One implication of my result is that a proposed merger challenged by the Federal Trade Commission is more likely to receive a favorable court decision if it is assigned to a judge who is more adept at economic reasoning. This correlation is robust to inclusion of additional predictors of conservative ruling, notably ex-ante ideology. Contrary to a closely related study, I do not find that attending the Manne economics training program predicts or has a causal impact on how judges rule, although data limitation prohibits me to make further diagnoses. It is not impossible that the economics training program does not affect district court judges in the way that it does for appellate court judges. If district judges participate in the program for reasons not related to learning economics—for example, to build connections to higher court judges or enjoy an all-expense-covered break from the regular heavy courthouse workload—this channel will not work.
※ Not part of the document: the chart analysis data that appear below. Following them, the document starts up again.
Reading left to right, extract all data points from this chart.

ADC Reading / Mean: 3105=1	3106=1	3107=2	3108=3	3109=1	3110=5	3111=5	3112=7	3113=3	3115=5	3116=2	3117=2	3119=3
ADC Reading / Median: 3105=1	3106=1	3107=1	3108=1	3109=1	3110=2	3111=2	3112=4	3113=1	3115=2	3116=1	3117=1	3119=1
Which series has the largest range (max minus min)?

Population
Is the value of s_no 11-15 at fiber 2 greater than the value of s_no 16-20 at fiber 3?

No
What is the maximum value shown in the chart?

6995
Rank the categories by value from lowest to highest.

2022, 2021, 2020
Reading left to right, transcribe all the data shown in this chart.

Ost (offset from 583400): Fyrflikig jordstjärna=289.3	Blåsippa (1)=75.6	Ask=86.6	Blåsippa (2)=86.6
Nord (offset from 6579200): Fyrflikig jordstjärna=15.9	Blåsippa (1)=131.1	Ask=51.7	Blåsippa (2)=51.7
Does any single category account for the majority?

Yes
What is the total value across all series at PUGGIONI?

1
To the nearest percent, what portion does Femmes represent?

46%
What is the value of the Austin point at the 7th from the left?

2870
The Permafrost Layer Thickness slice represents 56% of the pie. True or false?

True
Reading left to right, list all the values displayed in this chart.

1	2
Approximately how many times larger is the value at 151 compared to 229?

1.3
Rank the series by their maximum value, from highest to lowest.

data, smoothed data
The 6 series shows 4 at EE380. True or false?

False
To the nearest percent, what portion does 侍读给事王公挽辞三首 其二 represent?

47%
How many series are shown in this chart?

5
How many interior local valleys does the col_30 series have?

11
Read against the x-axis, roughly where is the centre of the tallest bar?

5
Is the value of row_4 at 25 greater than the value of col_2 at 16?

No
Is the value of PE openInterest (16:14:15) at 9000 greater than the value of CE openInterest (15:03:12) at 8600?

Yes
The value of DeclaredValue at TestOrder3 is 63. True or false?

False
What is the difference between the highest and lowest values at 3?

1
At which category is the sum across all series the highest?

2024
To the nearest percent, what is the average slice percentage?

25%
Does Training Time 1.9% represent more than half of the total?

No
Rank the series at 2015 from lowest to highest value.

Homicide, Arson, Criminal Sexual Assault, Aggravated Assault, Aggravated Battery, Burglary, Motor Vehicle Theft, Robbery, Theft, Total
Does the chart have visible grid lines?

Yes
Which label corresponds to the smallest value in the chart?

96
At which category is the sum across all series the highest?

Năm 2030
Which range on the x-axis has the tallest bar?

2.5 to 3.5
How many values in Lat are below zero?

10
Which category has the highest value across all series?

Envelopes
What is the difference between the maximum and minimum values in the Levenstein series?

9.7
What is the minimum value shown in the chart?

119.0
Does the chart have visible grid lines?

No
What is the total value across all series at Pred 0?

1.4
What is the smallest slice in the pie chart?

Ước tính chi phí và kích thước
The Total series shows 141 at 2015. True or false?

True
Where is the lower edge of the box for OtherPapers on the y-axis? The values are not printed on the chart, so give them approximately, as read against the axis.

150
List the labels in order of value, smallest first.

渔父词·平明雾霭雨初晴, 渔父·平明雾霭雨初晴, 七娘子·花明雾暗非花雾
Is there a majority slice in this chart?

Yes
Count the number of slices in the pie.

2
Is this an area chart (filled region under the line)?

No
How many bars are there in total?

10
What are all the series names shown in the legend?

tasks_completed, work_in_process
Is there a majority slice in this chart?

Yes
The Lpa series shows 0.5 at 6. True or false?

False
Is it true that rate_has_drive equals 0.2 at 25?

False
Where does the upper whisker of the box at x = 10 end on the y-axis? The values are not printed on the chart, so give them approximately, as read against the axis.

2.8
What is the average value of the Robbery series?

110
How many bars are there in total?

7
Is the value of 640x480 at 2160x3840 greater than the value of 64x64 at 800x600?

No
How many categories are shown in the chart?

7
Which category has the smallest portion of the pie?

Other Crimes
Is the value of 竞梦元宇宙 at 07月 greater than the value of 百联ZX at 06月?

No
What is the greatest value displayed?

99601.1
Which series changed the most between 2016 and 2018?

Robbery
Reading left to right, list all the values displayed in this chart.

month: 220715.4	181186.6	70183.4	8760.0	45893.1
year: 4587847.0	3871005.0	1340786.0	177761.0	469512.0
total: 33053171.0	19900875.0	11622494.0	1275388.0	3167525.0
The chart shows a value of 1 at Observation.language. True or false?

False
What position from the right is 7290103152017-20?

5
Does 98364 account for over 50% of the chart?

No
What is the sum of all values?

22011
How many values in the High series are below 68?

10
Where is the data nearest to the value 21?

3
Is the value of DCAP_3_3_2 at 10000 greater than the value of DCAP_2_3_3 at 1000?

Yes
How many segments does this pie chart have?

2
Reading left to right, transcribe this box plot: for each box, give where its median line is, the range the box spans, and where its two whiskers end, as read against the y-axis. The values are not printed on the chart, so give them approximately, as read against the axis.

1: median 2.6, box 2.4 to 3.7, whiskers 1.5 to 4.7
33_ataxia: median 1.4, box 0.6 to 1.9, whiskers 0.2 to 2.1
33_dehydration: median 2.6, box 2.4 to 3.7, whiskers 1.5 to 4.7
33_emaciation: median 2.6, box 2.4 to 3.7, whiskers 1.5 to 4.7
Modern states rely on expert knowledge to make policies. Among all areas of expertise, economics is perhaps the most sought after, and it is distinctly visible in the public policy sphere. This is mirrored in the judiciary, where, more than in other social sciences, judges are reliant on economic evidence and influenced by economic authorities. While economics knowledge is certainly useful, even indispensable, in the determination of many legal issues such as damage calculations, we should be aware of its potential role in formulating a policy view that overemphasizes economic efficiency.
My paper suggests that judicial knowledge is an important indicator of the way they will rule, even after controlling for their ideology. It suggests that the Supreme Court might lack diversity in another dimension: training. Before the appointment of Amy Coney Barrett, the Supreme Court was composed only of graduates of Yale and Harvard, as Luigi Zingales discussed in a recent episode of Capitalisn’t.